Format (T/L/B): 0.7 x 20 x 12 cm
Einband: kartoniertes Buch

Beschreibung

Dito Timmel, ein vergessener Triestiner Maler, der 1949 im Irrenhaus starb, steht im Mittelpunkt dieser anarchischen und tragikomischen Erzählung. Postum werden Timmels Gemälde im Irrenhaus gezeigt, die Leichenreden halten die Freunde in der Wirtschaft, während der Sarg auf dem Friedhof gesegnet wird. Die unheimliche Parabel eines genialischen Außenseiters, der alles aufs Spiel setzt und alles verliert.
━━━━━━
--- AUFGABE 1 ---
In welchem Jahr starb der Maler Dito Timmel laut dem Textauszug?

--- DIE DATEN ---
━━━━━━
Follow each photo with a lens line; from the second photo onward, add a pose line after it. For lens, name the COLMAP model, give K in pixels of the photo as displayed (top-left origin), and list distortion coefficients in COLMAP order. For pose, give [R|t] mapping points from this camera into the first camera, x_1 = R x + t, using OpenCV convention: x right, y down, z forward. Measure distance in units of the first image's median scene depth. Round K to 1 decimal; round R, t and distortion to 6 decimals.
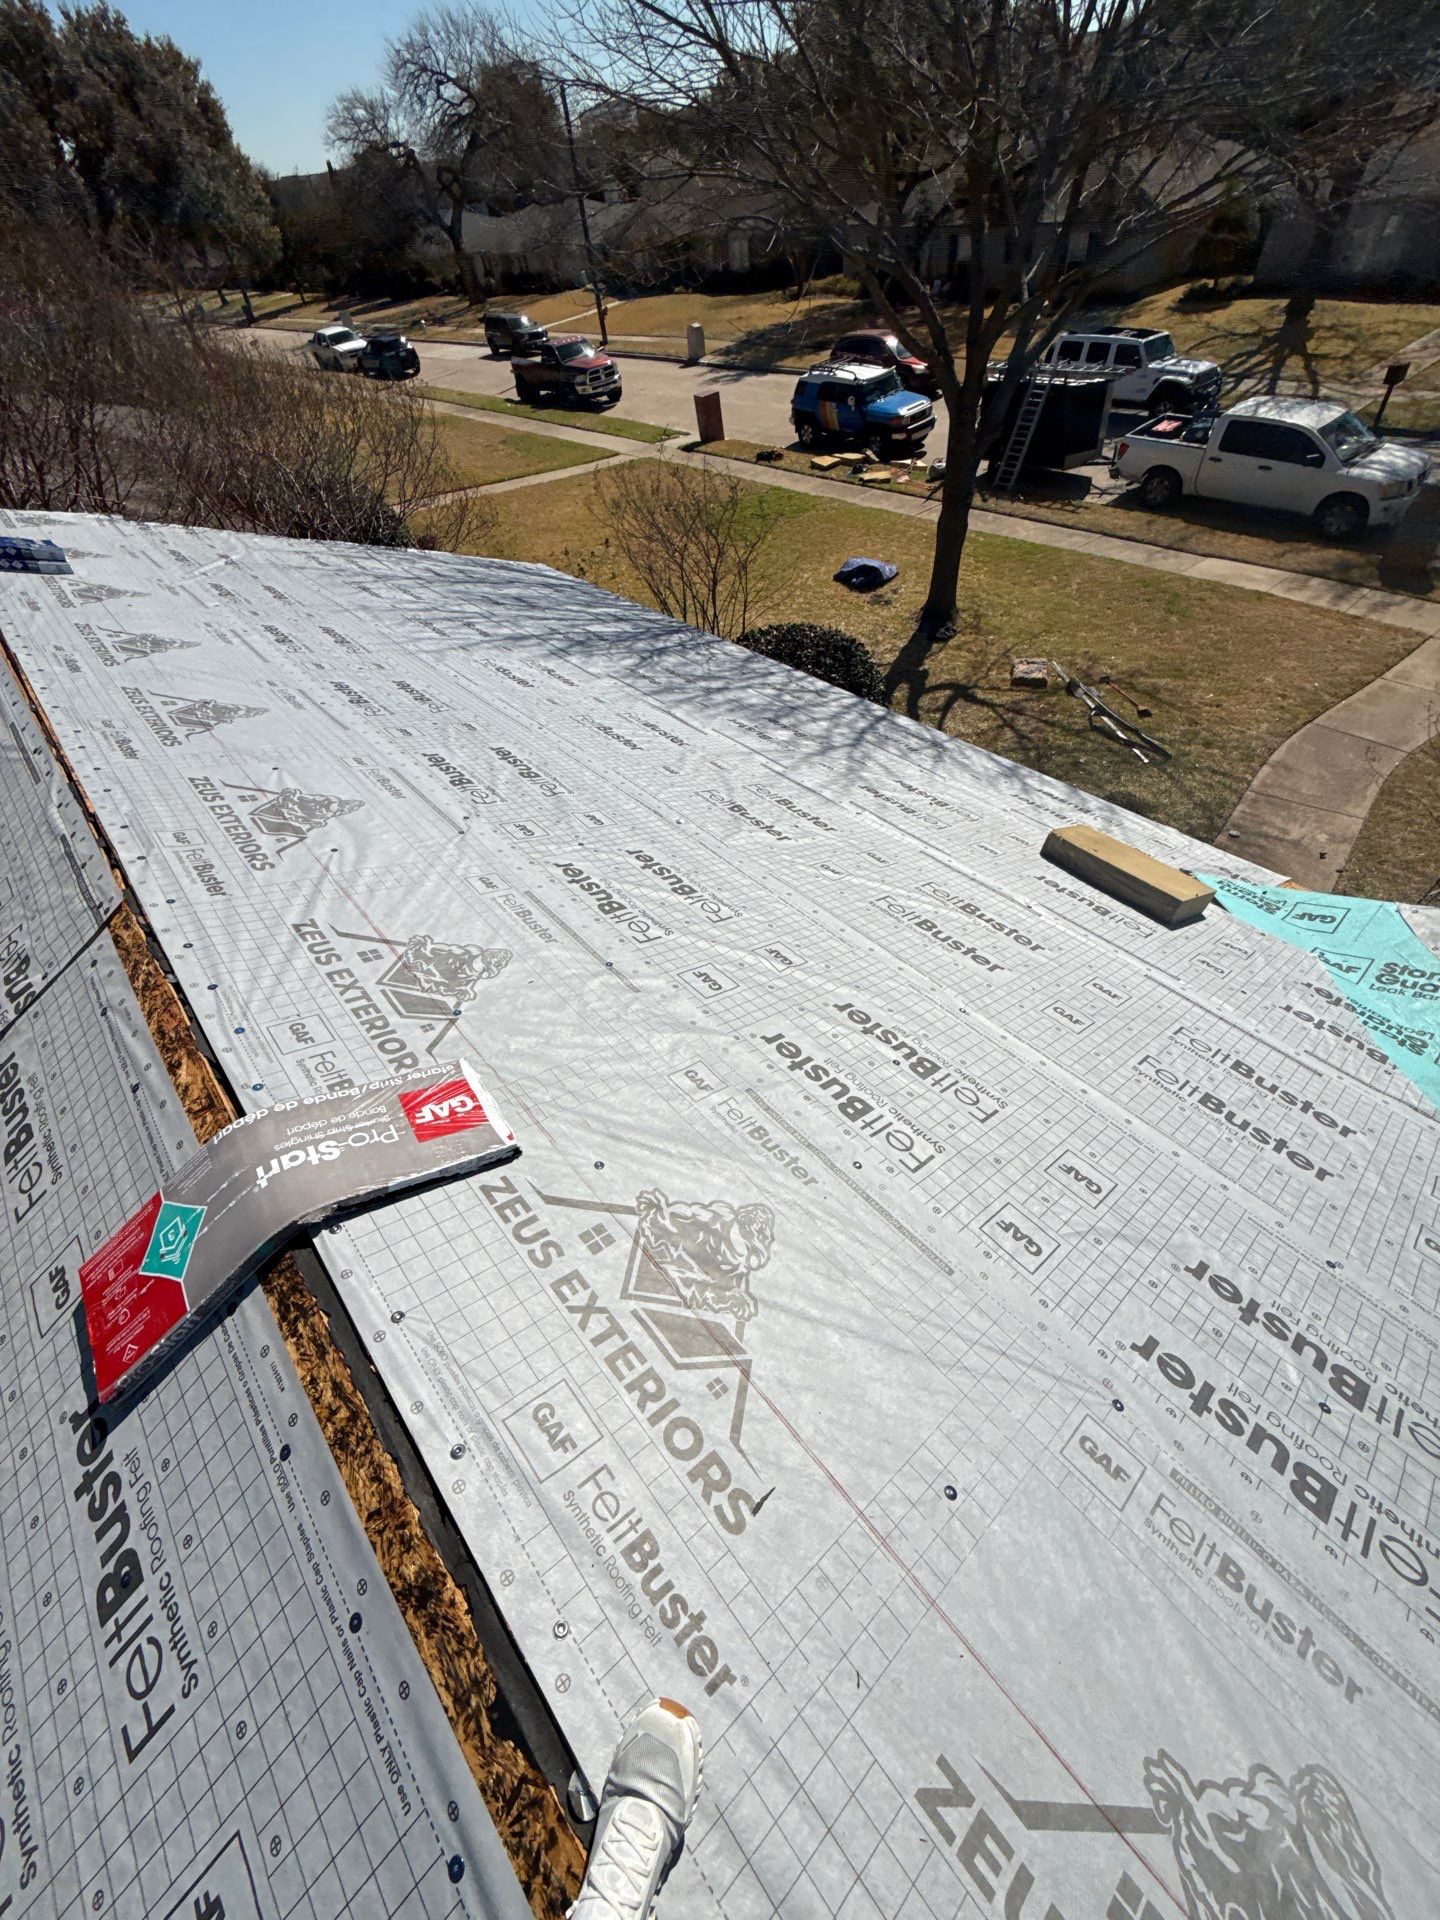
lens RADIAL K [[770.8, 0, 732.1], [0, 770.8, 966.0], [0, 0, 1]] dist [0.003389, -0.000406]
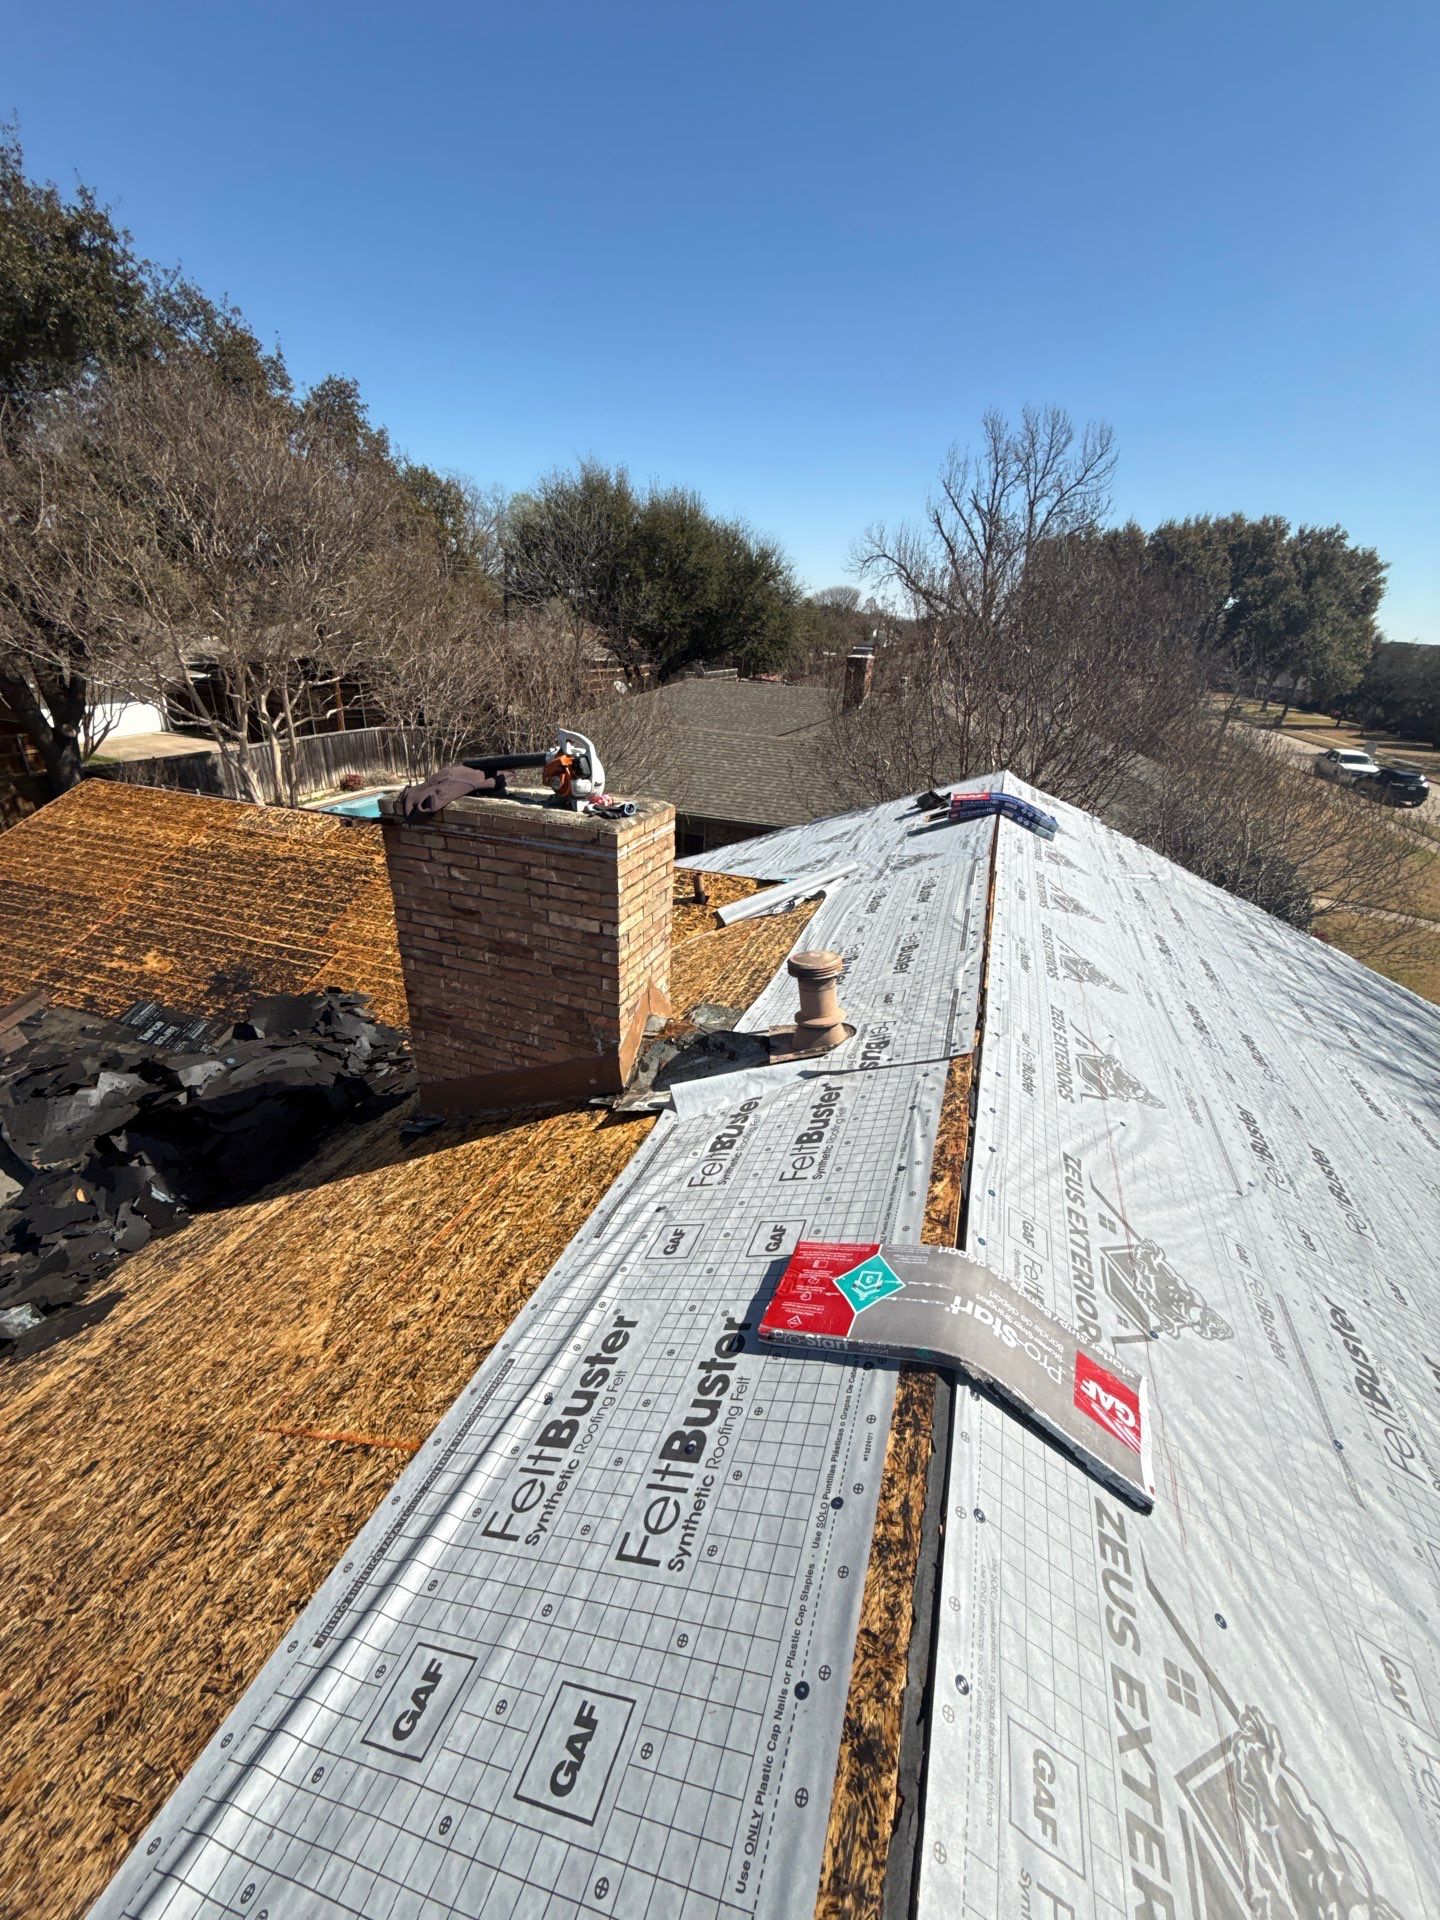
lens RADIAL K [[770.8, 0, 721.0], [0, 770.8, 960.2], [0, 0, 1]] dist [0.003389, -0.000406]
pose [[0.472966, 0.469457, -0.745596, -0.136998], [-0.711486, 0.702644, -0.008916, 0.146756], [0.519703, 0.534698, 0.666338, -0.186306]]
━━━━━━
--- AUFGABE 2 ---
Schreib die Datensätze vom Anfang bis einschließlich der Zeile mit "966.0], [0, 0, 1]] dist [0.003389, -0.000406]" als JSON-Liste von Strings um, ein String pro Zeile und ohne Leerzeilen. Lass die Bilder dabei weg.

--- ANTWORT 1 ---
Dito Timmel starb 1949.

--- ANTWORT 2 ---
[
  "Follow each photo with a lens line; from the second photo onward, add a pose line after it. For lens, name the COLMAP model, give K in pixels of the photo as displayed (top-left origin), and list distortion coefficients in COLMAP order. For pose, give [R|t] mapping points from this camera into the first camera, x_1 = R x + t, using OpenCV convention: x right, y down, z forward. Measure distance in units of the first image's median scene depth. Round K to 1 decimal; round R, t and distortion to 6 decimals.",
  "lens RADIAL K [[770.8, 0, 732.1], [0, 770.8, 966.0], [0, 0, 1]] dist [0.003389, -0.000406]"
]